Availability | Microsoft Application Center 2000 Resource Kit 2001

Introduction

The main technique for increasing the availability of an site is to add redundant components. These redundant components can be used to create multiple communications paths, multiple servers that offer the same service, and standby servers that take over in the event of a server failure.

Consider Figure A.11, which shows a medium-sized site with some redundancy, and Figure A.12, which illustrates a large site with full redundancy.

click to view at full size

Figure A.11 A medium-sized site with some redundancy

In Figure A.11, we have two Web clusters, each with multiple servers, and we have two server clusters, each of which is configured as a failover cluster using Microsoft Cluster Services. We discuss these basic building blocks for increasing the availability of services in the following sections.

click to view at full size

Figure A.12 A large site with complete redundancy

In a large site with complete redundancy, such as the one illustrated in Figure A.12, not only are there multiple Web clusters, but each server is also configured as a failover cluster using Microsoft Cluster Services. In addition, there are connections to multiple ISPs and a separate management network.

Availability of Front-End Systems

The cloning technique, described previously in "Scalability," when coupled with NLBS load balancing and the use of stateless web servers can be used to provide very highly available front-end Web servers. When multiple NLBS Web clusters are configured with round-robin DNS, as described previously, it is possible to make the Web servers resilient to networking infrastructure failures as well.

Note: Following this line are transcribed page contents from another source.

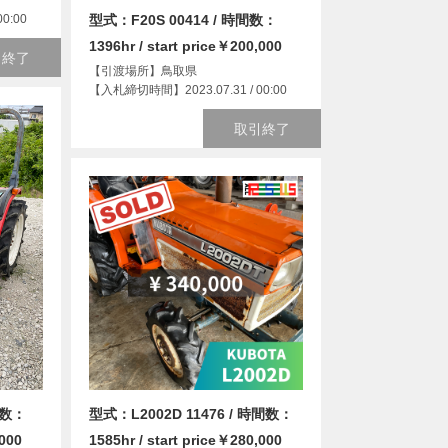
0:00
型式：F20S 00414 / 時間数：
1396hr / start price￥200,000
引終了
【引渡場所】鳥取県
【入札締切時間】2023.07.31 / 00:00
取引終了
型式：L2002D 11476 / 時間数：
間数：
1585hr / start price￥280,000
,000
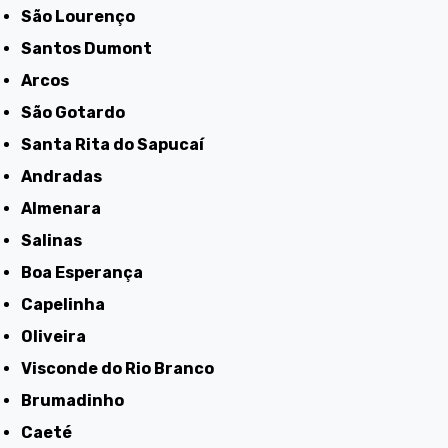
São Lourenço
Santos Dumont
Arcos
São Gotardo
Santa Rita do Sapucaí
Andradas
Almenara
Salinas
Boa Esperança
Capelinha
Oliveira
Visconde do Rio Branco
Brumadinho
Caeté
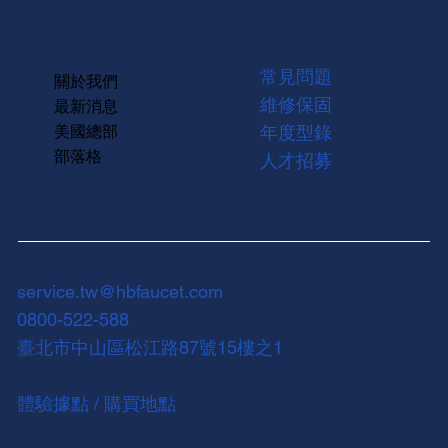
常見問題
關於我們
維修保固
最新消息
美國總部
年度型錄
部落格
人才招募
service.tw@hbfaucet.com
0800-522-588
臺北市中山區松江路87號15樓之1
體驗據點 / 購買地點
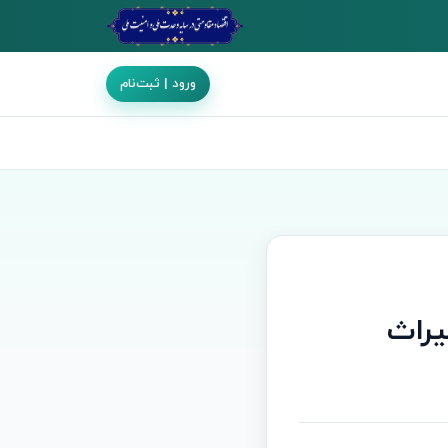
ورود | ثبت‌نام
یراث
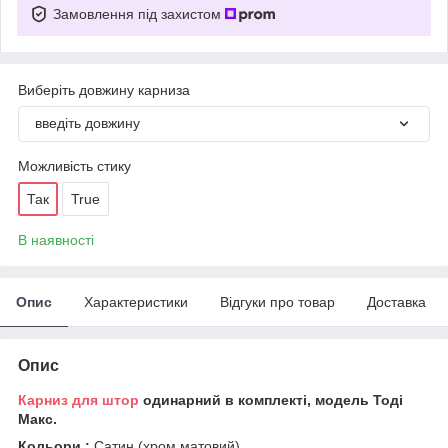
Замовлення під захистом
Виберіть довжину карниза
введіть довжину
Можливість стику
Так
True
В наявності
Опис
Характеристики
Відгуки про товар
Доставка
Опис
Карниз для штор
одинарний в комплекті, модель Тоді
Макс.
Кольори :
Сатин (хром матовий)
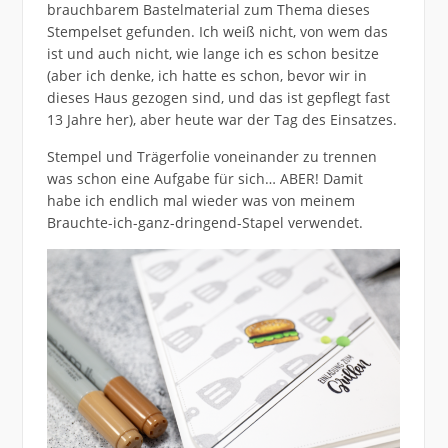
brauchbarem Bastelmaterial zum Thema dieses
Stempelset gefunden. Ich weiß nicht, von wem das
ist und auch nicht, wie lange ich es schon besitze
(aber ich denke, ich hatte es schon, bevor wir in
dieses Haus gezogen sind, und das ist gepflegt fast
13 Jahre her), aber heute war der Tag des Einsatzes.
Stempel und Trägerfolie voneinander zu trennen
was schon eine Aufgabe für sich… ABER! Damit
habe ich endlich mal wieder was von meinem
Brauchte-ich-ganz-dringend-Stapel verwendet.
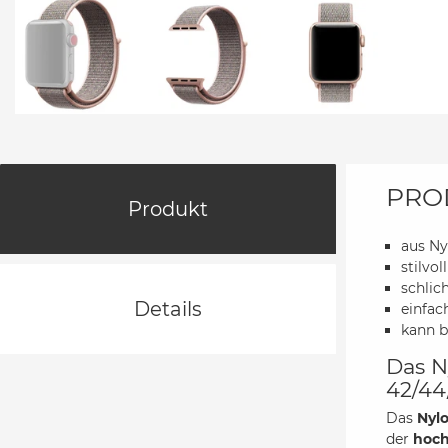
PRO
Produkt
aus Ny
stilvo
schlic
Details
einfac
kann b
Das N
42/44
Das
Nyl
der
hoch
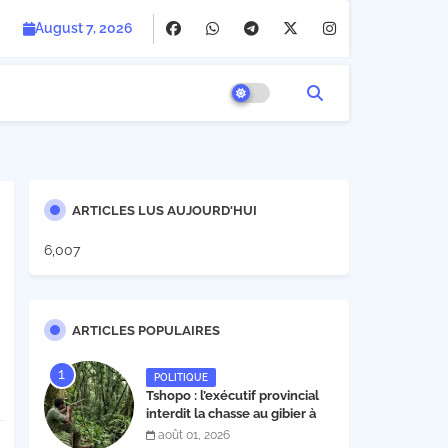
August 7, 2026
ARTICLES LUS AUJOURD'HUI
6,007
ARTICLES POPULAIRES
POLITIQUE
Tshopo : l’exécutif provincial
interdit la chasse au gibier à
poil et à plume du 1er août au
août 01, 2026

The basic idea is exactly as described in "Scalability," with the additional requirement that when a clone fails, or a Web server running on the clone stops responding, the load-balancing system must remove the clone from the Web cluster until it is repaired. NLBS automatically keeps track of the operating members of the Web cluster and regroups when one fails. When the IIS Web server fails on Windows 2000, it restarts automatically. However, when the IIS Web server hangs, it must be detected with a monitoring tool. Microsoft's HTTPMon or a third-party tool such as NetIQ (http://www.netiq.com/) can be scripted to do this.

Availability of the Networking Infrastructure

It is critical that the networking infrastructure and the connectivity of the site to the Internet are continuously available. As shown in the example site, the first important technique is to have multiple connections to the Internet using multiple ISPs. Connections should be diverse; that is, communication facilities should take physically separate paths from the provider to the customer's premises. This eliminates failure of the site due to a cut cable—not an uncommon occurrence.

For the highest availability, diverse power and redundant uninterruptible power sources should also be considered. Diversity in the infrastructure is often one of the major attractions of hosting a site at a facility dedicated to offering a hosting service collocated with multiple ISPs.

Within the site, switches and routers should be interconnected in such a way that there are always multiple paths to each service. Finally, a separate management network and an out-of-band network, as described in the "Management and Operations" section later in the chapter, are important for being able to manage performance and recover functions even in the face of various network infrastructure failures.

Availability of Back-End Systems

Back-end systems can be made highly available by clustering them using Microsoft Cluster Services, a core technology that provides redundancy at the data layer and failover capability for services running on the cluster. Microsoft Cluster Services enables multiple SQL databases and file shares to share a RAID device, so if a primary file or database server fails, a backup comes online automatically to take its place. Like NLBS, no specific programming is required to take advantage of this system-level service.

The data for both the database and the Web content needs to be further protected by being stored on a RAID disk array. In the event that a hard disk fails, the data will continue to be available, and a functioning hard disk can be hot-swapped into the array with no interruption in service.

The back-end servers send periodic messages, called heartbeats, to each other to detect failed applications or servers. The heartbeats are sent on a dedicated network (shown as the cluster heartbeat network), using NICs dedicated to this purpose. In the event that one server detects a heartbeat network communication failure, it requests verification of the cluster state. If the other server does not respond, it automatically transfers ownership of resources (such as disk drives and IP addresses) from a failed server to a surviving server. It then restarts the failed server's workload on the surviving server. If an individual application fails (but the server does not), Microsoft Cluster Services will typically try to restart the application on the same server. If that fails, Microsoft Cluster Services moves the application's resources and restarts them on the other server.